A Personal Perspective
As a beginner student to the practice of yoga, I’m intrigued by the insights and routines of this ancient tradition that is so new to me.
One of the maxims offered by instructors during class is to ‘take it to your edge’. As I’m puffing, sweating and grimacing like a Bulgarian bodybuilder, this suggestion really inspires me to do just that…hang on at the edge even though it hurts. You never quite fall off the edge and, although it feels like you are about to shatter, you don’t…and then that passes…as all things do. The other mantra that inspires me is to ‘keep doing the never-ending work’; there is no endpoint in the practice, you never actually arrive (I think the whole Nirvana-thing was the marketing department going rogue). Furthermore, the teacher invites us to embrace the seismic activity of wobbles and shakes as we hold a pose – this is how the body receives the feedback that will strengthen it and then it processes the information for its own development.
This very grounding and balancing practice provides useful tools for all of life, but I find it particularly germane to my working environment. It helps me maintain equanimity regardless of which degree of tantrum or truculence markets are presenting. Anicca is a word in Theravada Buddhism allowing the belief that all things, including the self, are impermanent and constantly changing. And so it is in our investment world; it is constantly changing and we never actually arrive at an end point for final evaluation of performance.

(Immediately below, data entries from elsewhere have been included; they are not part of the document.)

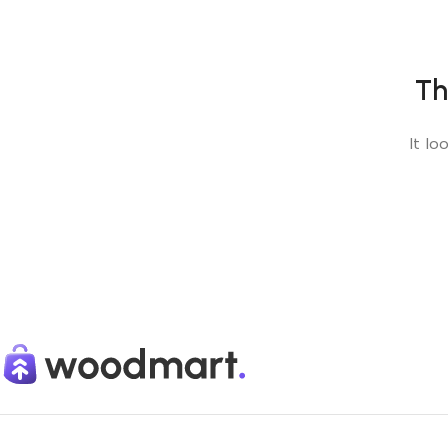
Th
It lo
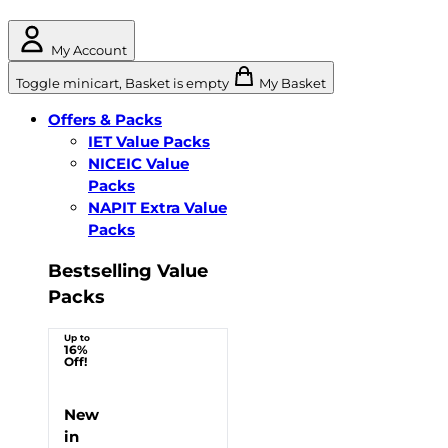
My Account
Toggle minicart, Basket is empty
My Basket
Offers & Packs
IET Value Packs
NICEIC Value
Packs
NAPIT Extra Value
Packs
Bestselling Value
Packs
Up to
16%
Off!
New
in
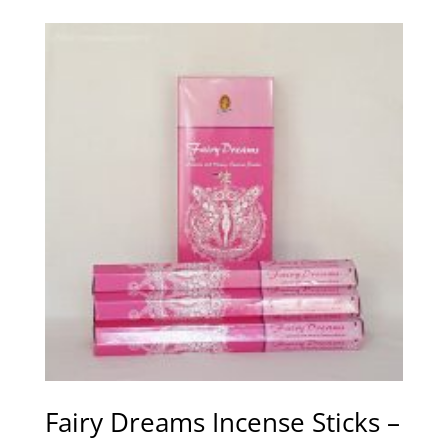
Fairy Dreams Incense Sticks –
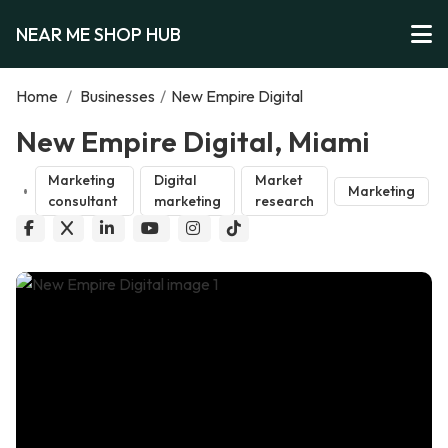
NEAR ME SHOP HUB
Home
/
Businesses
/
New Empire Digital
New Empire Digital, Miami
Marketing
Digital
Market
Marketing
consultant
marketing
research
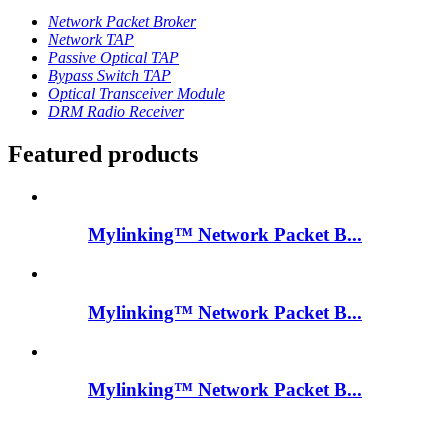
Network Packet Broker
Network TAP
Passive Optical TAP
Bypass Switch TAP
Optical Transceiver Module
DRM Radio Receiver
Featured products
Mylinking™ Network Packet B...
Mylinking™ Network Packet B...
Mylinking™ Network Packet B...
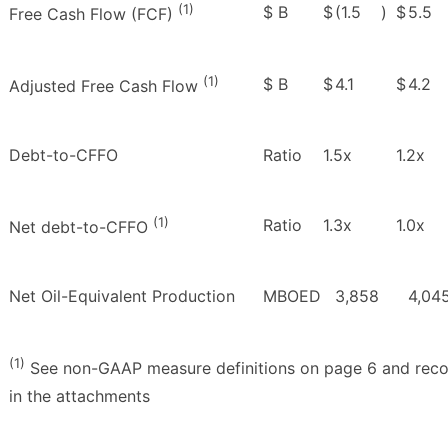
(1)
$ B
$
(1.5
)
$
5.5
Free Cash Flow (FCF)
(1)
$ B
$
4.1
$
4.2
Adjusted Free Cash Flow
Debt-to-CFFO
Ratio
1.5x
1.2x
(1)
Ratio
1.3x
1.0x
Net debt-to-CFFO
Net Oil-Equivalent Production
MBOED
3,858
4,04
(1)
See non-GAAP measure definitions on page 6 and recon
in the attachments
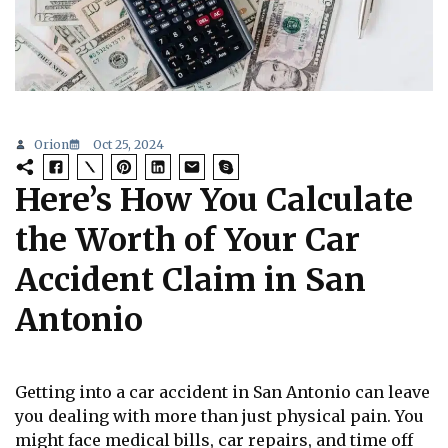
Orion
Oct 25, 2024
Here’s How You Calculate
the Worth of Your Car
Accident Claim in San
Antonio
Getting into a car accident in San Antonio can leave
you dealing with more than just physical pain. You
might face medical bills, car repairs, and time off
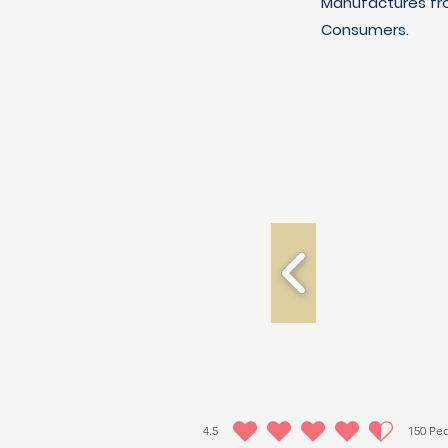
Manufactures fro
Consumers.
4.5
150
Peo
la calificación promedio es 4.5 de 5, basada en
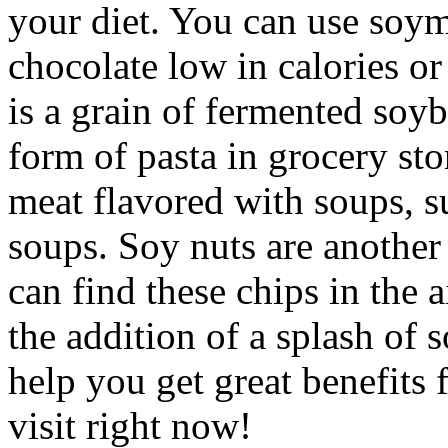
your diet. You can use soymi
chocolate low in calories or
is a grain of fermented soyb
form of pasta in grocery sto
meat flavored with soups, s
soups. Soy nuts are another
can find these chips in the 
the addition of a splash of 
help you get great benefits 
visit right now!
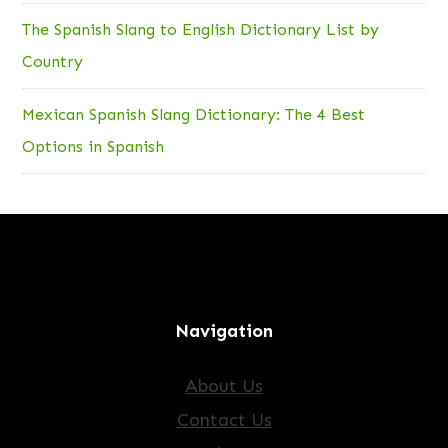
The Spanish Slang to English Dictionary List by
Country
Mexican Spanish Slang Dictionary: The 4 Best
Options in Spanish
Navigation
About Us
Contact Us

Yoga also helps me to grasp the potent energy of a group, the vitality of common purpose. This energy motivates, inspires and strengthens, and holds you in a sense of unity. All beautiful and rosy…right?? Or is it…?
The power of the collective is thought-provoking. Most of us have some understanding of the wisdom of crowds; the idea that large groups of people are collectively smarter than individual experts when it comes to problem-solving, decision-making, innovating, and predicting.
The words that come to my mind encapsulating this thinking are conservative and conventional. I’ve tended to conflate the words, using them interchangeably. More significantly, for me, I’ve resisted either myself or Gryphon being labelled with either of those adjectives.
Then I had a wonderful conversation with an erudite friend that led me to recognise that conservative can hold a very different space to conventional.
Conservative suggests a mindset of conservancy, of protection; protection of energy, of a faith or a philosophy, a practice or, in the case of Gryphon, client’s wealth. This does not automatically denote staid and rigid thinking, although it might be structured and predictable. It does, however, require original thinking, critical thinking, and the courage to hold true to what matters most. And so it is, upon reflection, that both Gryphon and I (tattoos and crystals not withstanding) could be considered conservative.
Conventional behaviour on the other hand, is based on or according to what is generally accepted or believed. It does not require innovation, flexibility or courage – the comfort of being with the crowd provides adequate cover and validation. Being wrong with the crowd is often more tolerable than being right standing alone. Conventional is not an word that I would use to describe either Gryphon or myself.
Bearing in mind that there are three conditions for a group to be intelligent; diversity, independence, and decentralization, is conventional thinking really likely to produce the most constructive outcome?
To quote from this article by Julie Won,
“Where financial markets often fail is in diversity and independence of opinion. Investors herd. Instead of behaving differently, they choose the warmth of the crowd by doing what everyone else is doing. That is how prices can get to be so wrong.”
The best decisions are more likely to be the result of rigorous discussion and disagreement. Too much Kool Aid never leads to any good. As said by the inimitable Warren Buffett,
“You pay a high price for a cheery consensus.”
What I’ve learned from yoga, first and foremost is this: stand up – it’s your practice and there is nowhere to hide! Be brave, leave your comfort zone. Get on your mat, clasp your courage and energy with both hands…and breathe. What this practice has given me is more space, yet more focus and, wonderfully, it helps me to not to take myself too seriously. My challenge in yoga is to keep showing up for myself and to keep doing the never-ending work…and to not take myself too seriously.
What I’ve learned from Gryphon is the elegance of simplicity, the solace of humility, and the serenity of trust. What they have given me is the space and support, courage and opportunity to express myself without censor. My challenge within Gryphon is to meet their passion, honour their space and integrity; what is not difficult is to stand proudly with this tribe that has graciously galvanised me to become more grounded and yet able to fly freer than ever.
“I tore myself away from the safe comfort of certainties through my love for truth – and truth rewarded me.”